Buster Rhymes

No. 88, 80, 32, 1
- Positions: Wide receiver, return specialist

Personal information
- Born: January 27, 1962 (age 64) Miami, Florida, U.S.
- Listed height: 6 ft 2 in (1.88 m)
- Listed weight: 217 lb (98 kg)

Career information
- High school: Northwestern (Miami)
- College: Oklahoma
- NFL draft: 1985 (4th round, 85th overall pick)

Career history
- Minnesota Vikings (1985–1986); Winnipeg Blue Bombers (1988–1989);

Awards and highlights
- Grey Cup champion (1988); NFL kickoff return yards leader (1985);

Career NFL statistics
- Receptions: 8
- Receiving yards: 149
- Return yards: 1,558
- Stats at Pro Football Reference

= Buster Rhymes =

American gridiron football player (born 1962)

George "Buster" Rhymes (born January 27, 1962) is an American former professional football player who was a wide receiver in the National Football League (NFL) and Canadian Football League (CFL). He is the eponym of rapper Busta Rhymes.

==Biography==
Born January 27, 1962, in Miami, Rhymes grew up in Liberty City, a neighborhood of Miami, Florida. He attended Miami Northwestern Senior High School, where he played basketball, football, and track. In football, he scored nineteen touchdowns in his senior year, and in basketball, he averaged around 29 points per game. He was named Dade County's Athlete of the Year for 1979–80.

Rhymes committed to the University of Oklahoma under coach Barry Switzer in 1980. He chose Oklahoma to elude Miami, which was experiencing riots at the time, and to follow the footsteps of his favorite player, Elvis Peacock. In his freshman year, he set a running record. He helped the Sooners win the 1981 Orange Bowl. He did not play his junior year in 1982, as he maintained a grade point average of 2.6. Upon his return to play, he was made a receiver, with the running back position being filled by Marcus Dupree.

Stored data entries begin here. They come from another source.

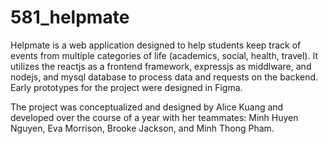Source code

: # 581_helpmate

Helpmate is a web application designed to help students keep track of events from multiple categories of life (academics, social, health, travel). It utilizes the reactjs as a frontend framework, expressjs as middlware, and nodejs, and mysql database to process data and requests on the backend. Early prototypes for the project were designed in Figma.

The project was conceptualized and designed by Alice Kuang and developed over the course of a year with her teammates: Minh Huyen Nguyen, Eva Morrison, Brooke Jackson, and Minh Thong Pham.
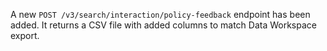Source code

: A new `POST /v3/search/interaction/policy-feedback` endpoint has been added. It returns a CSV file with added columns to
match Data Workspace export.
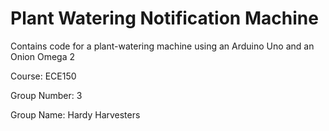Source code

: # Plant Watering Notification Machine
Contains code for a plant-watering machine using an Arduino Uno and an Onion Omega 2

Course: ECE150

Group Number: 3

Group Name: Hardy Harvesters

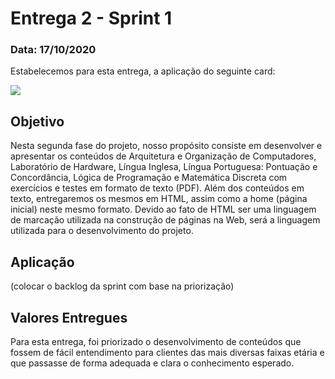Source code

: # Entrega 2 - Sprint 1

### Data: 17/10/2020

Estabelecemos para esta entrega, a aplicação do seguinte card:

![](https://github.com/AndreSilva358/Hephaestus---Projeto-Integrador/blob/Sprint-0/Sprint%201/Sprint%201.png?raw=true)

## Objetivo

Nesta segunda fase do projeto, nosso propósito consiste em desenvolver e apresentar os conteúdos de Arquitetura e Organização de Computadores, Laboratório de Hardware, Língua Inglesa, Língua Portuguesa: Pontuação e Concordância, Lógica de Programação e Matemática Discreta com exercícios e testes em formato de texto (PDF). Além dos conteúdos em texto, entregaremos os mesmos em HTML, assim como a home (página inicial) neste mesmo formato. Devido ao fato de HTML ser uma linguagem de marcação utilizada na construção de páginas na Web, será a linguagem utilizada para o desenvolvimento do projeto.

## Aplicação

(colocar o backlog da sprint com base na priorização)


## Valores Entregues

Para esta entrega, foi priorizado o desenvolvimento de conteúdos que fossem de fácil entendimento para clientes das mais diversas faixas etária e que passasse de forma adequada e clara o conhecimento esperado.






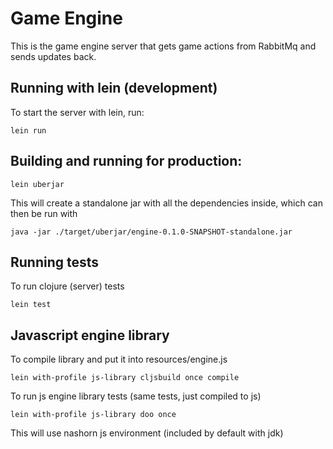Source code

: # Game Engine

This is the game engine server that gets game actions from RabbitMq and sends updates back.

## Running with lein (development)

To start the server with lein, run:

    lein run

## Building and running for production:

    lein uberjar

This will create a standalone jar with all the dependencies inside, which can then be run with

    java -jar ./target/uberjar/engine-0.1.0-SNAPSHOT-standalone.jar


## Running tests

To run clojure (server) tests

    lein test


## Javascript engine library

To compile library and put it into resources/engine.js

    lein with-profile js-library cljsbuild once compile

To run js engine library tests (same tests, just compiled to js)

    lein with-profile js-library doo once

This will use nashorn js environment (included by default with jdk)

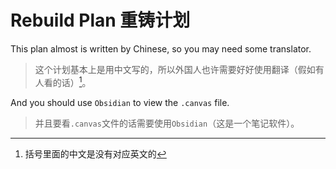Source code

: # Rebuild Plan 重铸计划

This plan almost is written by Chinese, so you may need some translator.

> 这个计划基本上是用中文写的，所以外国人也许需要好好使用翻译（假如有人看的话）[^1]。

And you should use `Obsidian` to view the `.canvas` file.

> 并且要看`.canvas`文件的话需要使用`Obsidian`（这是一个笔记软件）。

[^1]:括号里面的中文是没有对应英文的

Rhymes achieved All-American recognition at Oklahoma as a wide receiver. Standing 6 ft 2 in tall and weighing 218 lb, Rhymes was selected by the Minnesota Vikings in the fourth round of the 1985 NFL draft. Rhymes played in two NFL seasons for the Vikings in 1985 and 1986. Leo Suarez of the Miami Herald nicknamed him "Buster The Man with the Luster" or simply "Buster". The nickname later inspired the stage name for Busta Rhymes, who received the suggestion by Chuck D.

In 1985, Rhymes set an NFL single-season record for kick return yardage with 1,345 yards; the league record has since been broken, but the total stood as a Vikings franchise record until broken by Cordarrelle Patterson in the final game of the 2013 season.

After leaving the NFL, Rhymes went to Canada and played for the Winnipeg Blue Bombers of the CFL. He spent two seasons there (1988 and 1989), winning a Grey Cup championship ring in 1988.